Advantages of Secured Business Loans

There are many advantages of secured business loans, including:

  • Lower interest rates and more favorable terms
  • The opportunity to borrow larger amounts of money; and
  • A clear definition of seizable assets

Perhaps one of the biggest advantages of a secured business loan is that it’s easier to obtain than an unsecured loan.

Disadvantages of Secured Business Loans

One of the disadvantages of a secured business loan is that not every business — especially if it’s small — has collateral to put against the loan.

And if you do have assets to put up, you risk losing them if you aren’t able to repay the loan.

Advantages of Unsecured Business Loans

The biggest advantage of an unsecured business loan is that the lender does not have to provide collateral as insurance for nonpayment. These loans may also be available to small business owners who would have trouble qualifying for a secured loan.

Disadvantages of Unsecured Business Loans

An unsecured business loan comes with more disadvantages. These include:

  • Higher interest rates and less favorable repayment terms
  • Lower borrowing limits
  • More paperwork to fill out; and
  • Better personal credit history required

If you’ve given a personal guarantee for the loan, there’s also a risk that your personal assets will be seized if you default on payments.

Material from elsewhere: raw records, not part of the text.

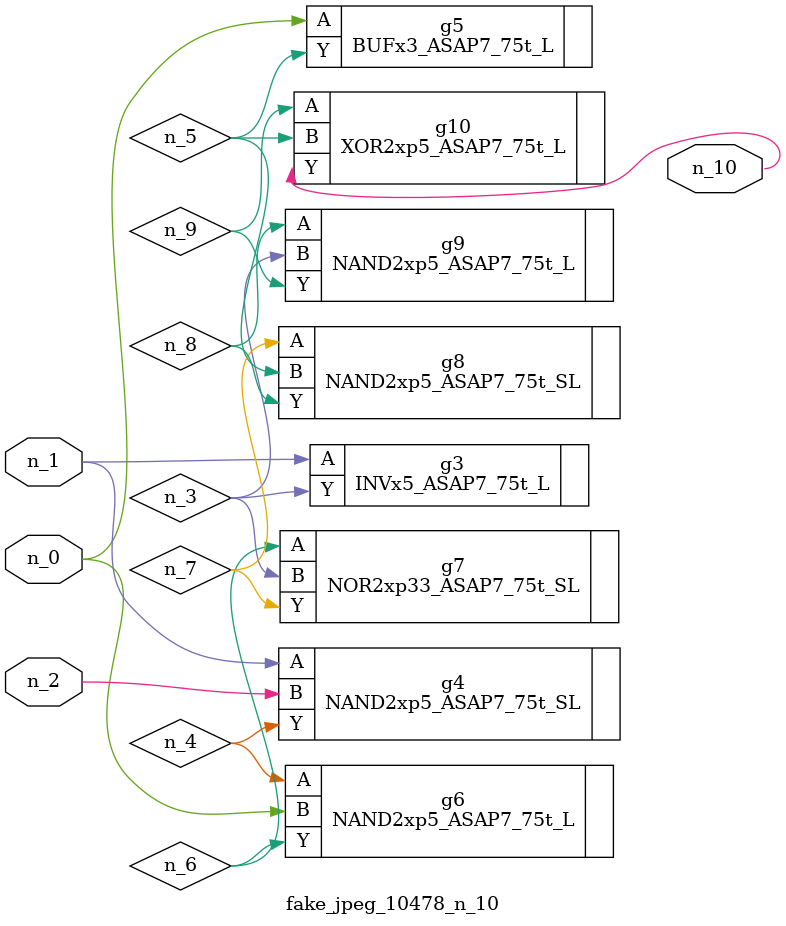
<source format=v>
module fake_jpeg_10478_n_10 (n_0, n_2, n_1, n_10);

input n_0;
input n_2;
input n_1;

output n_10;

wire n_3;
wire n_4;
wire n_8;
wire n_9;
wire n_6;
wire n_5;
wire n_7;

INVx5_ASAP7_75t_L g3 ( 
.A(n_1),
.Y(n_3)
);

NAND2xp5_ASAP7_75t_SL g4 ( 
.A(n_1),
.B(n_2),
.Y(n_4)
);

BUFx3_ASAP7_75t_L g5 ( 
.A(n_0),
.Y(n_5)
);

NAND2xp5_ASAP7_75t_L g6 ( 
.A(n_4),
.B(n_0),
.Y(n_6)
);

NOR2xp33_ASAP7_75t_SL g7 ( 
.A(n_6),
.B(n_3),
.Y(n_7)
);

NAND2xp5_ASAP7_75t_SL g8 ( 
.A(n_7),
.B(n_5),
.Y(n_8)
);

NAND2xp5_ASAP7_75t_L g9 ( 
.A(n_8),
.B(n_3),
.Y(n_9)
);

XOR2xp5_ASAP7_75t_L g10 ( 
.A(n_9),
.B(n_5),
.Y(n_10)
);


endmodule
</source>
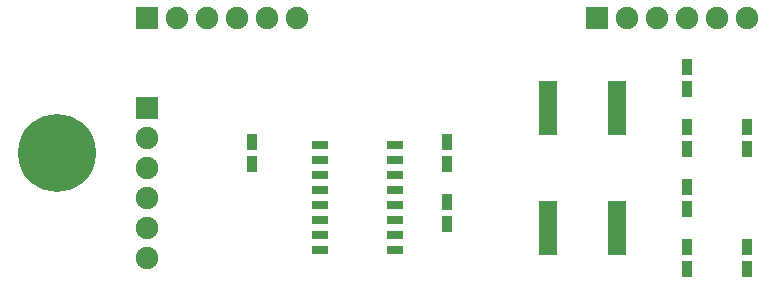
<source format=gts>
G04 #@! TF.FileFunction,Soldermask,Top*
%FSLAX46Y46*%
G04 Gerber Fmt 4.6, Leading zero omitted, Abs format (unit mm)*
G04 Created by KiCad (PCBNEW 4.0.4+e1-6308~48~ubuntu15.10.1-stable) date Tue Feb  7 13:59:00 2017*
%MOMM*%
%LPD*%
G01*
G04 APERTURE LIST*
%ADD10C,0.100000*%
%ADD11R,1.343000X0.708000*%
%ADD12R,0.950000X1.400000*%
%ADD13R,1.900000X1.900000*%
%ADD14O,1.900000X1.900000*%
%ADD15R,1.650000X0.650000*%
%ADD16C,6.600000*%
G04 APERTURE END LIST*
D10*
D11*
X168275000Y-108585000D03*
X168275000Y-111125000D03*
X168275000Y-112395000D03*
X168275000Y-113665000D03*
X168275000Y-114935000D03*
X168275000Y-116205000D03*
X168275000Y-117475000D03*
X161925000Y-117475000D03*
X161925000Y-116205000D03*
X161925000Y-114935000D03*
X161925000Y-113665000D03*
X161925000Y-112395000D03*
X161925000Y-111125000D03*
X161925000Y-109855000D03*
X161925000Y-108585000D03*
X168275000Y-109855000D03*
D12*
X198120000Y-108900000D03*
X198120000Y-107000000D03*
X198120000Y-119060000D03*
X198120000Y-117160000D03*
X193040000Y-107000000D03*
X193040000Y-108900000D03*
X193040000Y-103820000D03*
X193040000Y-101920000D03*
X193040000Y-117160000D03*
X193040000Y-119060000D03*
X193040000Y-113980000D03*
X193040000Y-112080000D03*
X172720000Y-110170000D03*
X172720000Y-108270000D03*
X172720000Y-113350000D03*
X172720000Y-115250000D03*
X156210000Y-108270000D03*
X156210000Y-110170000D03*
D13*
X147320000Y-105410000D03*
D14*
X147320000Y-107950000D03*
X147320000Y-110490000D03*
X147320000Y-113030000D03*
X147320000Y-115570000D03*
X147320000Y-118110000D03*
D13*
X185420000Y-97790000D03*
D14*
X187960000Y-97790000D03*
X190500000Y-97790000D03*
X193040000Y-97790000D03*
X195580000Y-97790000D03*
X198120000Y-97790000D03*
D13*
X147320000Y-97790000D03*
D14*
X149860000Y-97790000D03*
X152400000Y-97790000D03*
X154940000Y-97790000D03*
X157480000Y-97790000D03*
X160020000Y-97790000D03*
D15*
X181200000Y-103460000D03*
X181200000Y-104110000D03*
X181200000Y-104760000D03*
X181200000Y-105410000D03*
X181200000Y-106060000D03*
X181200000Y-106710000D03*
X181200000Y-107360000D03*
X187100000Y-107360000D03*
X187100000Y-106710000D03*
X187100000Y-106060000D03*
X187100000Y-105410000D03*
X187100000Y-104760000D03*
X187100000Y-104110000D03*
X187100000Y-103460000D03*
X181200000Y-113620000D03*
X181200000Y-114270000D03*
X181200000Y-114920000D03*
X181200000Y-115570000D03*
X181200000Y-116220000D03*
X181200000Y-116870000D03*
X181200000Y-117520000D03*
X187100000Y-117520000D03*
X187100000Y-116870000D03*
X187100000Y-116220000D03*
X187100000Y-115570000D03*
X187100000Y-114920000D03*
X187100000Y-114270000D03*
X187100000Y-113620000D03*
D16*
X139700000Y-109220000D03*
M02*

</source>
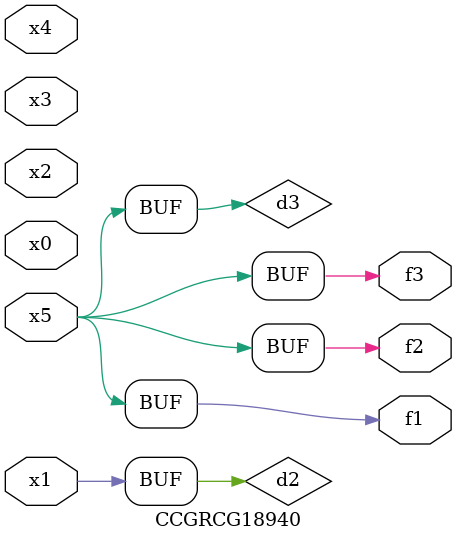
<source format=v>
module CCGRCG18940(
	input x0, x1, x2, x3, x4, x5,
	output f1, f2, f3
);

	wire d1, d2, d3;

	not (d1, x5);
	or (d2, x1);
	xnor (d3, d1);
	assign f1 = d3;
	assign f2 = d3;
	assign f3 = d3;
endmodule

</source>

How Do I Get a Business Loan, Secured or Unsecured?

There are similar processes for getting secured vs. unsecured business loans, but the differences are important. Either way, your lending agency will check your credit rating. 

The minimum credit score required for business loans varies, but some require at least a 580 — and many necessitate an ever higher score.

Here are a few steps to follow when figuring out the type of loan you need and going through the process to get it.

Establish the Purpose of the Loan and How Much Money You Need

First, you must decide why you need the loan and how you want to use it. Lenders don’t just hand out money — they’re looking for a good reason to give it.

For instance, lenders are more likely to grant you a loan if you’re planning to use the money to do something like expanding your business or upgrading your technology. But if you want the loan to pay off financing for other purchases or to buy non-essential business assets, they may not be as inclined to lend funds.

When deciding how much money to ask for, there’s a sweet spot. Many banks don’t lend small amounts, and if you ask for too little you may not be able to accomplish everything you wanted to do with the funds.

But if you ask for too much money, lenders will probably doubt your ability to repay and deny the loan.

Choose a Lender

Figure out which type of lender will be best for your needs. It could be:

  • A bank
  • A non-bank lender
  • Alternative investment sites; or
  • Crowdsourcing

Each has its advantages and disadvantages, so do your research and figure out what might work best for your business.

Fill Out Paperwork and Provide Necessary Documentation

Once you’ve decided which lender to go with, get a loan application package from them and start knocking out the requirements. It’s smart to provide some data showing you’ve done your research and are worthy of this loan.

You may want to include your:

  • Profit and loss statements
  • Cash flow statements
  • Balance sheets
  • Business plan with a budget; and
  • Personal financial information with three years’ tax returns

If you meet the necessary requirements, your loan will be granted and you can use the funds to help your business flourish.